North Sydney set to ride the crest of a new wave of restaurant and cafe openings
If North Sydney was ever a true dining powerhouse, you'd have to go back a long way to pinpoint exactly when. Malcolm Fraser was prime minister and the local advertising agencies were making the most of the tax-deductible business meals of the day. But hold your chef's hats. The action is warming up again on the north side of the bridge.
In September, a new 300-seat restaurant and bar from the Applejack team, RAFI, will open at 99 Mount Street.
And, buoyed by its success with Loulou at Lavender Bay, Etymon Projects has two restaurant openings planned for North Sydney, one of them a high-end grill on Denison Street with aspirations to introduce something on par with Stokehouse Melbourne for the suburb.
So, what's changed for an area once derided as the Kowloon of Sydney dining? After years in the doldrums, new development and the influx of tech and media companies saw the first gentle waves of hospitality progress roll in just before the pandemic. The crew from The Grounds opened Lobby Boy, Devon took a taste of Surry Hills across the bridge, and the 220-seat Glorietta opened with an Alexander and Co interior.
Etymon Projects chief executive Lisa Hobbs explains development and new businesses are just part of the equation. "There's an influx of residential developments, with a lot of downsizers, and they want a restaurant downstairs. North Sydney is also close to communities like Mosman," she says.

▸ **INFORMATION SHOWN**:
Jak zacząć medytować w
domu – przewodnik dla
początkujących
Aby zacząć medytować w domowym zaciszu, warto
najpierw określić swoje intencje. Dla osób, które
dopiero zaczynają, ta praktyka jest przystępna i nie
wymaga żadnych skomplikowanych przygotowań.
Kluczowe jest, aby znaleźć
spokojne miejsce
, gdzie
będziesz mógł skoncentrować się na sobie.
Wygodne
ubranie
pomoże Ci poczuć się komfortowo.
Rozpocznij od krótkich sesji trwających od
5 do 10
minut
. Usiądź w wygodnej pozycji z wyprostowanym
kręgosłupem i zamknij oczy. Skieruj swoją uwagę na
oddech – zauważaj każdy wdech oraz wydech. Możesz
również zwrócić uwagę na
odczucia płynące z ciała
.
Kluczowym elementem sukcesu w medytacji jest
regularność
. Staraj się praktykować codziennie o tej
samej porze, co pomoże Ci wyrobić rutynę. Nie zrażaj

▸ **TASKS FOR THIS EXERCISE**:
**1.** From the North Sydney dining article, return the passage that begins at "In September, a" and stops after "and Co interior.", copied word for word.
**2.** According to the North Sydney dining article, where and when will the Applejack team's new restaurant open?
**3.** Write what comes next in the North Sydney dining article, picking up after its last sentence.
Nothing in the records is needed.

▸ **EXPECTED RESULTS**:
**1.**
In September, a new 300-seat restaurant and bar from the Applejack team, RAFI, will open at 99 Mount Street.
And, buoyed by its success with Loulou at Lavender Bay, Etymon Projects has two restaurant openings planned for North Sydney, one of them a high-end grill on Denison Street with aspirations to introduce something on par with Stokehouse Melbourne for the suburb.
So, what's changed for an area once derided as the Kowloon of Sydney dining? After years in the doldrums, new development and the influx of tech and media companies saw the first gentle waves of hospitality progress roll in just before the pandemic. The crew from The Grounds opened Lobby Boy, Devon took a taste of Surry Hills across the bridge, and the 220-seat Glorietta opened with an Alexander and Co interior.

**2.** At 99 Mount Street, in September.

**3.**
Hobbs also points to the new Sydney metro train line, which will link North Sydney with Barangaroo and beyond from early 2024. Next year Etymon's high-end grill will open at 1 Denison Street, followed by a sprawling cluster of venues at 168 Walker Street, including a providore, bakery, LA-inspired all-day diner and Japanese eatery 12 months later.
Diners will get their first taste of the new wave this September, when RAFI opens. The restaurant-bar, designed by Luchetti Krelle, will have some serious firepower in the kitchen: Patrick Friesen (ex head chef Queen Chow Manly) will oversee it as Applejack's culinary chief, while RAFI's executive head chef, Matias Cilloniz, joins via Central restaurant in Peru, which nabbed second spot last week at the World's 50 Best Restaurants Awards.
RAFI takes its name from the initials of the children of Applejack owners Ben Carroll and Hamish Watts. The team, which also operates Bopp & Tone in the city and The Butler at Potts Point, didn't take much convincing to sign a deal to open RAFI.
"Born and bred in the north, North Sydney was where I fell in love with hospitality, so the area has special significance for me," Carroll says. "With RAFI, we want to put North Sydney back on the centre stage."